It is impossible to punish banking through fines. Regulators must know this. When one reads of the scale of fines in the financial services industry, it is often hard to conceive of the amounts that the firms are paying. Even more so when one considers that
these payments happen every year, and sometimes several times a year.
Bruno Bettelheim, the controversial American psychologist, once said, “Punishment may make us obey the orders we are given, but at best it will only teach an obedience to authority, not a self-control which enhances our self-respect.”
The history of banking is not littered with obedience of authority, it is littered with people selling products that are misrepresented e.g. dot com stocks, payment protection insurance; mispriced e.g. anything tagged to LIBOR, sub-prime asset-backed securities;
or do not work e.g. several derivatives at mitigating risk, credit cards ‘helping’ to pay for things.
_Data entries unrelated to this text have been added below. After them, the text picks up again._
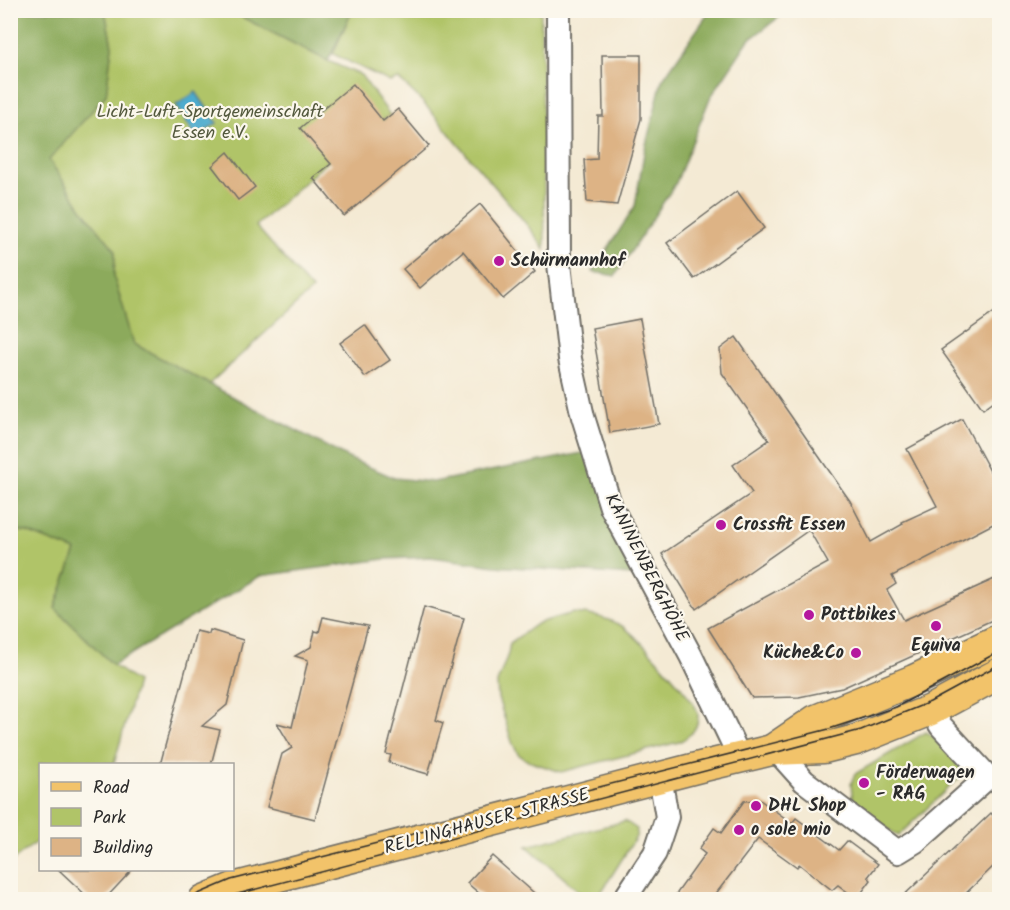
<svg xmlns="http://www.w3.org/2000/svg" width="1010" height="910" font-family="Kalam,sans-serif">
<style>
.green{fill:#b0c468;stroke:#6e784a;stroke-width:1.5}
.forest{fill:#8caa5c;stroke:#5c6a44;stroke-width:1.5}
.water{fill:#4eabcd;stroke:#3c6b7c;stroke-width:1.5}
.building{fill:#ddb385}
.lines{fill:none;stroke-linecap:round;stroke-linejoin:round}
.minor-casing{stroke:#716e66;stroke-width:26}
.major-casing{stroke:#716e66;stroke-width:33}
.minor{stroke:#fff;stroke-width:22}
.major{stroke:#f2c36a;stroke-width:30}
.tram{stroke:#2b2b2b;stroke-width:1.5}
.poi-dot{fill:#b5179e;stroke:#fbf7ec;stroke-width:2}
.labels{text-anchor:middle;dominant-baseline:central;stroke-width:4.5;stroke-linejoin:round;paint-order:stroke}
.park-label{font-size:18px;fill:#53593d;stroke:#fbf7ec}
.poi-label{font-size:18px;font-weight:bold;fill:#2b2b2b;stroke:#fbf7ec;text-anchor:start}
.street-label{font-size:18px;fill:#2b2b2b;stroke:#fbf7ec}
</style>
<rect width="100%" height="100%" fill="#fbf7ec"/>
<filter id="ink" filterUnits="userSpaceOnUse"><feTurbulence type="fractalNoise" baseFrequency=".0167" numOctaves="2"/><feDisplacementMap in="SourceGraphic" scale="12" xChannelSelector="R" yChannelSelector="G"/><feConvolveMatrix kernelMatrix="1 2 1 2 8 2 1 2 1" color-interpolation-filters="sRGB"/></filter>
<filter id="wash" filterUnits="userSpaceOnUse"><feTurbulence type="fractalNoise" baseFrequency=".008" numOctaves="4" result="noise"/><feDisplacementMap in="SourceGraphic" scale="24" xChannelSelector="R" yChannelSelector="G"/><feGaussianBlur stdDeviation="1.35" result="paint"/><feColorMatrix in="noise" values="0 0 0 0 0 0 0 0 0 0 0 0 0 0 0 0 0 1.4 0 .05"/><feComposite in="paint" operator="in"/></filter>
<g filter="url(#wash)">
<rect width="100%" height="100%" fill="#f4ead4"/>
<!-- green -->
<g class="green">
<polygon points="105,11 230,11 328,61 361,75 390,115 322,166 256,226 312,290 209,384 134,344 114,278 115,250 83,210 48,160 106,95 112,46"/>
<path d="M352,11H541L545,249C519,212 492,184 463,150C442,125 423,99 398,79L390,82L333,54Z"/>
<polygon points="11,530 27,532 76,551 55,608 113,665 137,682 114,764 40,764 40,839 11,862"/>
<path d="M573,613C591,614 606,617 622,626C636,635 697,700 698,714C699,729 690,736 679,742L561,772L528,761L518,754L512,742L498,698L497,683L508,654L510,643L538,623Z"/>
<polygon points="926,732 932,735 965,772 898,836 853,804 851,784 855,774"/>
<polygon points="625,821 637,829 636,837 597,899 588,899 527,846"/>
</g>
<!-- forest -->
<g class="forest">
<polygon points="11,11 105,11 112,46 106,95 49,160 83,210 115,250 114,278 134,344 348,458 395,478 433,482 587,452 646,576 494,566 431,557 385,559 260,576 113,665 55,608 76,551 27,532 11,530"/>
<polygon points="230,11 352,10 352,11 328,61"/>
<polygon points="710,11 787,11 748,41 710,98 676,183 615,276 593,272 635,206 644,153 662,80"/>
</g>
<!-- water -->
<polygon class="water" points="196,92 217,123 196,137 176,105"/>
<g id="blocks">
<!-- building -->
<g class="building">
<polygon points="602,55 641,55 641,119 617,205 587,202 584,160 597,159 598,116 603,116"/>
<polygon points="353,84 383,121 398,109 429,146 344,216 313,178 331,164 300,128"/>
<polygon points="228,152 255,187 238,200 212,166"/>
<polygon points="737,191 764,228 694,279 667,243"/>
<polygon points="480,204 535,272 503,299 463,251 420,288 403,269"/>
<polygon points="999,309 999,397 983,409 941,350"/>
<polygon points="640,319 659,424 610,433 592,328"/>
<polygon points="365,325 390,360 365,377 340,343"/>
<polygon points="736,337 850,501 871,542 903,524 902,522 937,506 907,449 962,419 999,488 999,521 892,576 896,584 887,590 904,620 999,577 999,617 842,688 799,697 752,698 708,628 828,563 809,530 696,609 662,554 752,493 733,465 769,440 722,373 720,349"/>
<polygon points="424,607 464,618 436,720 443,723 428,774 389,763 391,755 386,754"/>
<polygon points="323,617 368,626 315,819 267,807 282,754 292,748 277,723 292,727 308,660 295,656 311,647 315,631 319,632"/>
<polygon points="210,630 243,640 227,705 202,726 220,730 211,765 160,765 196,631 209,634"/>
<polygon points="760,800 792,823 796,818 839,850 847,841 878,864 868,877 871,880 857,899 838,885 832,890 799,864 797,867 758,839 711,900 672,900 705,854 699,849 714,828 721,833 744,801"/>
<polygon points="991,813 999,822 999,861 959,900 899,900"/>
<polygon points="492,856 524,884 542,900 487,900 467,883"/>
<polygon points="59,870 132,870 104,900 91,900"/>
</g>
</g>
</g>
<g filter="url(#ink)">
<use href="#blocks" fill-opacity="0" stroke="#716e66" stroke-width="1.5"/>
<g class="lines">
<defs>
<g id="minor">
<polyline points="558,10 559,264 570,359 583,417 611,507 691,656 740,758"/>
<polyline points="772,750 778,752 804,781 898,852 916,841 988,777 941,726 931,710"/>
<polyline points="624,900 655,853 667,817 660,777"/>
</g>
<g id="major">
<polyline points="772,750 816,720 914,680 1000,639"/>
<polyline points="204,900 233,888 700,767 772,750 824,748 856,740 931,710 1000,673"/>
</g>
</defs>
<!-- minor casing -->
<use href="#minor" class="minor-casing"/>
<!-- major casing -->
<use href="#major" class="major-casing"/>
<!-- minor -->
<use href="#minor" class="minor"/>
<!-- major -->
<use href="#major" class="major"/>
<!-- tram -->
<g class="tram">
<polyline points="184,900 231,880 294,864 829,729 896,707 1000,651"/>
<polyline points="215,900 861,730 930,702 1000,664"/>
</g>
</g>
</g>
<!-- markers -->
<g class="poi-dot">
<circle cx="499" cy="261" r="6"/>
<circle cx="721" cy="525" r="6"/>
<circle cx="809" cy="615" r="6"/>
<circle cx="936" cy="626" r="6"/>
<circle cx="856" cy="653" r="6"/>
<circle cx="864" cy="783" r="6"/>
<circle cx="756" cy="806" r="6"/>
<circle cx="739" cy="830" r="6"/>
</g>
<g class="labels">
<!-- park labels -->
<g class="park-label">
<text x="210" y="112">Licht-Luft-Sportgemeinschaft<tspan x="210" dy="21">Essen e.V.</tspan></text>
</g>
<!-- poi labels -->
<g class="poi-label">
<text x="511" y="261">Schürmannhof</text>
<text x="733" y="525">Crossfit Essen</text>
<text x="821" y="615">Pottbikes</text>
<text x="936" y="646" text-anchor="middle">Equiva</text>
<text x="844" y="653" text-anchor="end">Küche&amp;Co</text>
<text x="876" y="773">Förderwagen<tspan x="876" dy="21">- RAG</tspan></text>
<text x="768" y="806">DHL Shop</text>
<text x="751" y="830">o sole mio</text>
</g>
<!-- street labels -->
<g class="street-label">
<text transform="translate(646 568) rotate(63)">KANINENBERGHÖHE</text>
<text transform="translate(487 822) rotate(-15)">RELLINGHAUSER STRASSE</text>
</g>
</g>
<!-- margin -->
<rect width="1010" height="910" fill="none" stroke="#fbf7ec" stroke-width="36"/>
<!-- legend -->
<rect x="39" y="763" width="195" height="108" fill="#fbf7ec" stroke="#a8a59f" stroke-width="1.5"/>
<rect x="51" y="782" width="30" height="9" fill="#f2c36a" stroke="#a8a59f" stroke-width="1.5"/>
<text x="93" y="793" font-size="18" fill="#2b2b2b">Road</text>
<rect x="51" y="808" width="30" height="18" fill="#b0c468" stroke="#a8a59f" stroke-width="1.5"/>
<text x="93" y="823" font-size="18" fill="#2b2b2b">Park</text>
<rect x="51" y="838" width="30" height="18" fill="#ddb385" stroke="#a8a59f" stroke-width="1.5"/>
<text x="93" y="853" font-size="18" fill="#2b2b2b">Building</text>
</svg>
The past scandals and the ongoing scandals are met with punishments that have no apparent effect upon the likelihood of reoffending. I will not single out a bank – none are innocent – but a Bloomberg report back in August 2013 found that the six biggest
in the US had amassed legal bills of over US$100 billion since the beginning of the financial crisis, which as “equivalent to spending US$51 million a day, is enough to erase everything the banks earned for 2012.”
Read that back. Throwing away US$51 million a day would only wipe out the profit they made in just ONE of the last six years. They would still be ahead for the other five years. As industries go, that would beat many others. Miners have had it hard since China
started to pull back from imports. Airlines are not doing well. How would they also cover US$51 million a day on legal costs? Well the answer is they do, in a way.
Costs are always pushed to the investor or the customer. As the customer cannot avoid the firms involved in the big scandals they are the easy target. Investors can always push for the dismissal of a board member.
The big banks in the UK and Europe as well as the US have been stacking up the fines, and with more LIBOR settlements to hit the books across the west, and the possibility of paying fines for FX rigging for some big banks on the cards, legal fees are set to
go up further.
So why do regulators and governments fine banks, if it does not change behaviour? I would have to speculate that a) fines are seen as a good way for authorities to raise funds; b) they do not penalise future business from which a country’s economy might
benefit; and c) authorities are not that imaginative when it comes to punishment.